In 1905-06, the Highland Railway built a small class of four locomotives for use on some of their lightly laid 'Far North' branch lines. They were the last locomotives to be built at Lochgorm Works in Inverness and their design was credited to HR Locomotive Superintendent Peter Drummond. However, these engines were near clones of the locally-based Duke of Sutherland's 'Dunrobin' locomotive that had been designed and built by Sharp Stewart & Co in Glasgow in 1895 and it is widely believed that Lochgorm Works simply 'borrowed' the existing drawings to create the new engines.
Known as the 'W' Class, all four locomotives passed to the LMS Railway at the Grouping of 1923, where they were numbered 15051-15054 and were unclassified until 1927 when they were given a classification of 1P. Locomotive 15052 was withdrawn in 1930, and 15054 followed in 1945, but the other two survived into BR days to become Nos 55051 and 55053. These spent their final years based at Helmsdale shed for working on the Dornoch branch which required locomotives with exceptionally light axle loadings. By the time they were finally taken out of service in 1956 and 1957 respectively. They were the last former Highland Railway locomotives still in use.

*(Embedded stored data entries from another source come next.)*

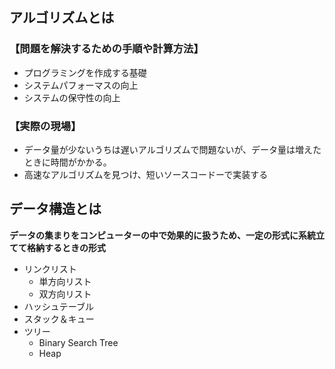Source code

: ## アルゴリズムとは

### 【問題を解決するための手順や計算方法】

- プログラミングを作成する基礎
- システムパフォーマスの向上
- システムの保守性の向上

### 【実際の現場】

- データ量が少ないうちは遅いアルゴリズムで問題ないが、データ量は増えたときに時間がかかる。
- 高速なアルゴリズムを見つけ、短いソースコードーで実装する


## データ構造とは
**データの集まりをコンピューターの中で効果的に扱うため、一定の形式に系統立てて格納するときの形式**

- リンクリスト
  - 単方向リスト
  - 双方向リスト
- ハッシュテーブル
- スタック＆キュー
- ツリー
  - Binary Search Tree
  - Heap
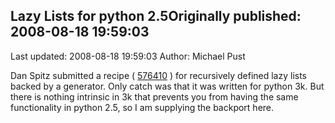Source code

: ## Lazy Lists for python 2.5Originally published: 2008-08-18 19:59:03 
Last updated: 2008-08-18 19:59:03 
Author: Michael Pust 
 
Dan Spitz submitted a recipe ( [576410](http://code.activestate.com/recipes/576410/) ) for recursively defined lazy lists backed by a generator.  Only catch was that it was written for python 3k.  But there is nothing intrinsic in 3k that prevents you from having the same functionality in python 2.5, so I am supplying the backport here.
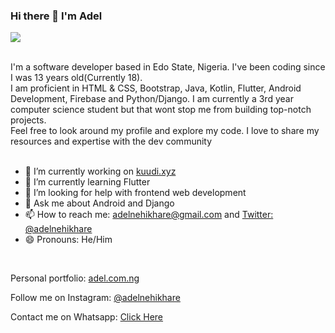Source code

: ### Hi there 👋 I'm Adel<br>

<img src="https://user-images.githubusercontent.com/18511990/134471173-74863be1-4361-467e-bb05-b358c957795c.png"> <br>



<br>
I'm a software developer based in Edo State, Nigeria. I've been coding since I was 13 years old(Currently 18).<br>
I am proficient in HTML & CSS, Bootstrap, Java, Kotlin, Flutter, Android Development, Firebase and Python/Django.
I am currently a 3rd year computer science student but that wont stop me from building top-notch projects.<br>
Feel free to look around my profile and explore my code.  I love to share my resources and expertise with the dev community<br>
<br>

- 🔭 I’m currently working on <a href="http://kuudi.xyz">kuudi.xyz</a>
- 🌱 I’m currently learning Flutter
- 🤔 I’m looking for help with frontend web development
- 💬 Ask me about Android and Django
- 📫 How to reach me: adelnehikhare@gmail.com and <a href="https://twitter.com/adelnehikhare">Twitter: @adelnehikhare</a>
- 😄 Pronouns: He/Him<br>

<br>
<p>Personal portfolio: <a href="https://adel.com.ng">adel.com.ng</a></p>
<p>Follow me on Instagram: <a href="https://instagram.com/adelnehikhare">@adelnehikhare</a></p>
<p>Contact me on Whatsapp: <a href="https://wa.me/2348093453242">Click Here</a></p>

<!--
**Adel09/Adel09** is a ✨ _special_ ✨ repository because its `README.md` (this file) appears on your GitHub profile.

Here are some ideas to get you started:

- 🔭 I’m currently working on ...
- 🌱 I’m currently learning ...
- 👯 I’m looking to collaborate on ...
- 🤔 I’m looking for help with ...
- 💬 Ask me about ...
- 📫 How to reach me: ...
- 😄 Pronouns: ...
- ⚡ Fun fact: ...
-->
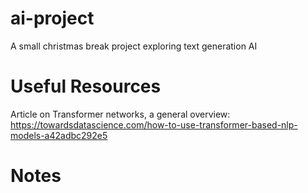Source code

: # ai-project
A small christmas break project exploring text generation AI

# Useful Resources
Article on Transformer networks, a general overview:
https://towardsdatascience.com/how-to-use-transformer-based-nlp-models-a42adbc292e5

# Notes
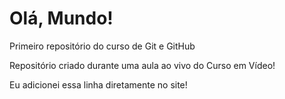 # Olá, Mundo!
 Primeiro repositório do curso de Git e GitHub
 
 Repositório criado durante uma aula ao vivo do Curso em Vídeo!
 
 Eu adicionei essa linha diretamente no site!
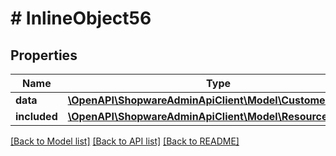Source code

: # # InlineObject56

## Properties

Name | Type | Description | Notes
------------ | ------------- | ------------- | -------------
**data** | [**\OpenAPI\ShopwareAdminApiClient\Model\CustomerWishlist**](CustomerWishlist.md) |  | [optional]
**included** | [**\OpenAPI\ShopwareAdminApiClient\Model\Resource[]**](Resource.md) |  | [optional]

[[Back to Model list]](../../README.md#models) [[Back to API list]](../../README.md#endpoints) [[Back to README]](../../README.md)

The now preserved 'Dunrobin' is shown for comparison in 1950 en route to becoming a static exhibit in Kent. The cab was unusually large, with a 4-person upholstered seat and fully closing windows for the comfort of guests who included King Edward VII, King George V, King George VI, King Alfonso of Spain, Kaiser Wilhelm II and Sir Winston Churchill. Having moved to Canada in 1965 'Dunrobin' was purchased by Beamish Museum in 2011 and repatriated. It is currently being overhauled at Bridgnorth Works on the Severn Valley Railway and will hopefully be back in service later this year.